Strange non-sequitur. Obviously, banning abortion and gay marriage would be bad for society.
OK. However, it's not clear how many lives that would save. When you compare us to peer nations you'll find that non-firearm homicides here are about three times as common, but that total homicides are about nine times as common. That suggests that about 1/3 of the problem is things like culture and poor mental health treatment, while 2/3 is guns.
There's always apoplectic sputtering among gun enthusiasts when one brings it up, since it's such an obvious problem with trying to interpret the "right to bear arms" as an absolute right that cannot be infringed. Deep down pretty much everyone agrees that the government can and should decide which arms people get to bear. We just disagree about the details of which it should be banning. That's an uncomfortable point for the gun enthusiasts to grapple with, so they'd rather just throw their hands up in indigitation and incredulity when the point is made, and pretend that somehow erases the point. But it doesn't. The fact remains nearly all of us support drawing a line SOMEWHERE, in the spectrum of escalating arms. And that tears away the absolutist pretensions of the gun nuts and focuses the debate on more practical considerations of cost/benefit analysis for any proposed dividing line.
My analysis of cost-per-life-saved from paying for enhanced school security actually UNDERSELLS my point. I used 130,930 as the number of schools when calculating costs of security, yet when calculating school shooting averages, I used a figure that includes university shootings like the big one at Virginia Tech. So, that error would give us a "cost per life saved" that's too low. In reality, I should have subtracted out the college shootings, which would give us even fewer "lives saved" for the cost.

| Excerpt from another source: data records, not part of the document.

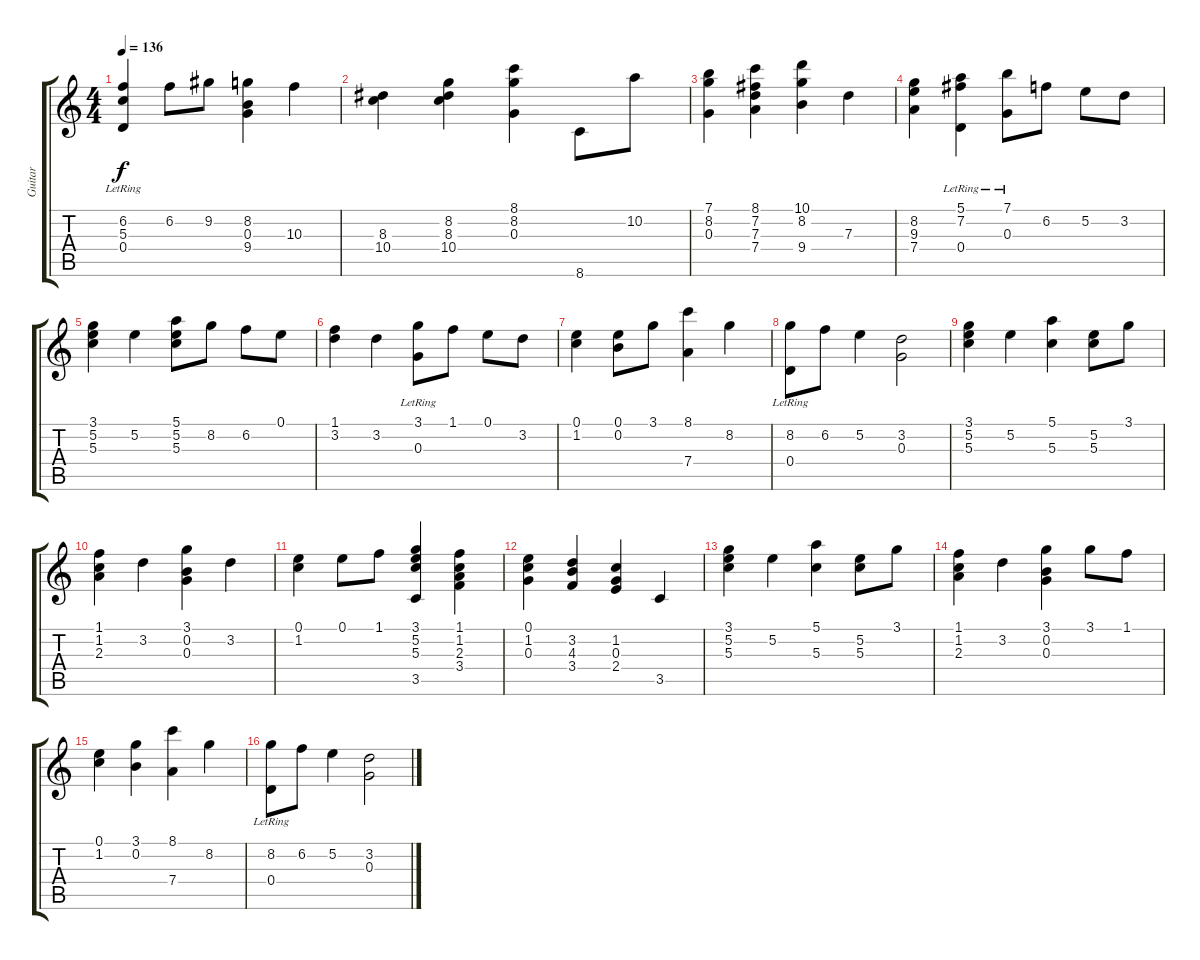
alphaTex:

\track ("Guitar" "Guitar") {instrument acousticguitarnylon}
\staff {score tabs}
\tuning (E4 B3 G3 D3 A2 E2) {hide}
\ts (4 4)
\tempo 136
\clef g2
\ks c
(6.2 5.3 0.4{lr}).4{dy f} 6.2.8 9.2.8 (8.2 0.3 9.4).4 10.3.4 |
(8.3 10.4).4 (8.2 8.3 10.4).4 (8.1 8.2 0.3).4 8.6.8 10.2.8 |
(7.1 8.2 0.3).4 (8.1 7.2 7.3 7.4).4 (10.1 8.2 9.4).4 7.3.4 |
(8.2 9.3 7.4).4 (5.1 7.2 0.4{lr}).4 (7.1 0.3{lr}).8 6.2.8 5.2.8 3.2.8 |
(3.1 5.2 5.3).4 5.2.4 (5.1 5.2 5.3).8 8.2.8 6.2.8 0.1.8 |
(1.1 3.2).4 3.2.4 (3.1 0.3{lr}).8 1.1.8 0.1.8 3.2.8 |
(0.1 1.2).4 (0.1 0.2).8 3.1.8 (8.1 7.4).4 8.2.4 |
(8.2 0.4{lr}).8 6.2.8 5.2.4 (3.2 0.3).2 |
(3.1 5.2 5.3).4 5.2.4 (5.1 5.3).4 (5.2 5.3).8 3.1.8 |
(1.1 1.2 2.3).4 3.2.4 (3.1 0.2 0.3).4 3.2.4 |
(0.1 1.2).4 0.1.8 1.1.8 (3.1 5.2 5.3 3.5).4 (1.1 1.2 2.3 3.4).4 |
(0.1 1.2 0.3).4 (3.2 4.3 3.4).4 (1.2 0.3 2.4).4 3.5.4 |
(3.1 5.2 5.3).4 5.2.4 (5.1 5.3).4 (5.2 5.3).8 3.1.8 |
(1.1 1.2 2.3).4 3.2.4 (3.1 0.2 0.3).4 3.1.8 1.1.8 |
(0.1 1.2).4 (3.1 0.2).4 (8.1 7.4).4 8.2.4 |
(8.2 0.4{lr}).8 6.2.8 5.2.4 (3.2 0.3).2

My point also undersells costs in that the 130,930 figure is the number of institutions, rather than buildings, and if you were to try to solve this with guards and security doors, etc., buildings are really the more relevant consideration. For example, one local high school I know effectively has two "campuses" -- one is the main building, and the other is a vocational education building, physically separated by some distance to reduce the distraction from noisy heavy machinery running. Schools with multiple large buildings are common, and some schools have a hell of a lot more than just two buildings, too. Like this one looks like it has about 17 buildings of significant size:
https://www.exeter.edu/about-us/our...y is located,placed prominently at the center.

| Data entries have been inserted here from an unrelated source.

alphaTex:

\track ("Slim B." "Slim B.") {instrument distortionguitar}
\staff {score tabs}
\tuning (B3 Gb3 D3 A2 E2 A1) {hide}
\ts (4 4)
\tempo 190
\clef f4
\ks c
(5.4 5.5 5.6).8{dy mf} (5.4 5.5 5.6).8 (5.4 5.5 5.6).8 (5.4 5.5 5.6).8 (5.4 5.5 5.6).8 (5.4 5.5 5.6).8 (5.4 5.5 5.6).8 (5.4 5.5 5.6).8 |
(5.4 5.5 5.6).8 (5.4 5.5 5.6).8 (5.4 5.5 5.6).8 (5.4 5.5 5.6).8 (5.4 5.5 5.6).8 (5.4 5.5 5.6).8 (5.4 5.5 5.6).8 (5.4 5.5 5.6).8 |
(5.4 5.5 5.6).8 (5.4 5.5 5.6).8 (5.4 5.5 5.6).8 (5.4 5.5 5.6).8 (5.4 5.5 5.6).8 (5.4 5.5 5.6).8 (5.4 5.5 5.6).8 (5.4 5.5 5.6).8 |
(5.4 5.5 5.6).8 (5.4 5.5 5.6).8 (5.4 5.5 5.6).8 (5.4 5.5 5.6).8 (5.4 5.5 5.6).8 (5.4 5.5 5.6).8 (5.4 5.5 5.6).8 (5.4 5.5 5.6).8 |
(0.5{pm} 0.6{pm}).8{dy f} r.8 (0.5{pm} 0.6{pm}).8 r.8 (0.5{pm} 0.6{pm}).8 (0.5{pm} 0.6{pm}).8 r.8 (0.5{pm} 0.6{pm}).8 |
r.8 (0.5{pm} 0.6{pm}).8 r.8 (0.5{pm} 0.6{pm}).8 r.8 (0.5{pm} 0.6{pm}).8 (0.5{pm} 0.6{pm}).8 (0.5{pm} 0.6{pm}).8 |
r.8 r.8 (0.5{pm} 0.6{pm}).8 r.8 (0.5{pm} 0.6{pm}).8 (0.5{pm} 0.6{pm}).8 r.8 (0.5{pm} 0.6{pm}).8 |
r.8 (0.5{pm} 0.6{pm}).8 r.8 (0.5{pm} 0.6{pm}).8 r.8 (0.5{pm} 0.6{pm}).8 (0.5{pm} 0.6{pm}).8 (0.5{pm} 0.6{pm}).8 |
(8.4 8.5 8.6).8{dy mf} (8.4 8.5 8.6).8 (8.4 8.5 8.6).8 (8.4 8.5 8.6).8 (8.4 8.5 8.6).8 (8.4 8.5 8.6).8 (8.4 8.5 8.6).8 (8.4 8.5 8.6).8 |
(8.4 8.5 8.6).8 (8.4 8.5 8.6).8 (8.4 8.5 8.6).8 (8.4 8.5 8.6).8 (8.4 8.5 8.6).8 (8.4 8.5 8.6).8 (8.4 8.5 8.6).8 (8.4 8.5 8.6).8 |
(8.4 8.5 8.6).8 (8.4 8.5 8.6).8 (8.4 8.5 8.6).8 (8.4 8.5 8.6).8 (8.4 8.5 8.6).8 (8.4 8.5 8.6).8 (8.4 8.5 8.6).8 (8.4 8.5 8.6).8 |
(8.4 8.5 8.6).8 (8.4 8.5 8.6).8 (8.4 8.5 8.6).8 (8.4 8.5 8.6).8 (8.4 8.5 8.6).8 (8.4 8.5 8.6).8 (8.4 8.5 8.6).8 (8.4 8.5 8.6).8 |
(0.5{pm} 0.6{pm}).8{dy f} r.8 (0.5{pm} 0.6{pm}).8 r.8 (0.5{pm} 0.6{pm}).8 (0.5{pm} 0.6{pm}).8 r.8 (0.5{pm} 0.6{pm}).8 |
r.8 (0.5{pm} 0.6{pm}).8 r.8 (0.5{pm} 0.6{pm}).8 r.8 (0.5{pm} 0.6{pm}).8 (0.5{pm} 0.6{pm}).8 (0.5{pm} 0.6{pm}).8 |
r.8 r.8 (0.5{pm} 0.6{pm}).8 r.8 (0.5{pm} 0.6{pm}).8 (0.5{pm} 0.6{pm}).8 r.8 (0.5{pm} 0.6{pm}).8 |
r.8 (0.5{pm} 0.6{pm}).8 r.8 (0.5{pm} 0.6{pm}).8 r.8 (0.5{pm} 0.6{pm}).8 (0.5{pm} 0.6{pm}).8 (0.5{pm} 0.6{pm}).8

One guard isn't going to cut it, there. So, any solution based around physical security of that sort is either going to have a MUCH higher per-school cost, or will cover a lot less than 100% of school buildings (and thus have no chance of getting rid of all or even most school shootings). So, either way, that greatly drives up the cost-per-life-saved. A more realistic figure might be about $1 billion per life saved -- in the context of countless other ways to spend our money that would save more like one life for every $10 million. It's horrendously inefficient.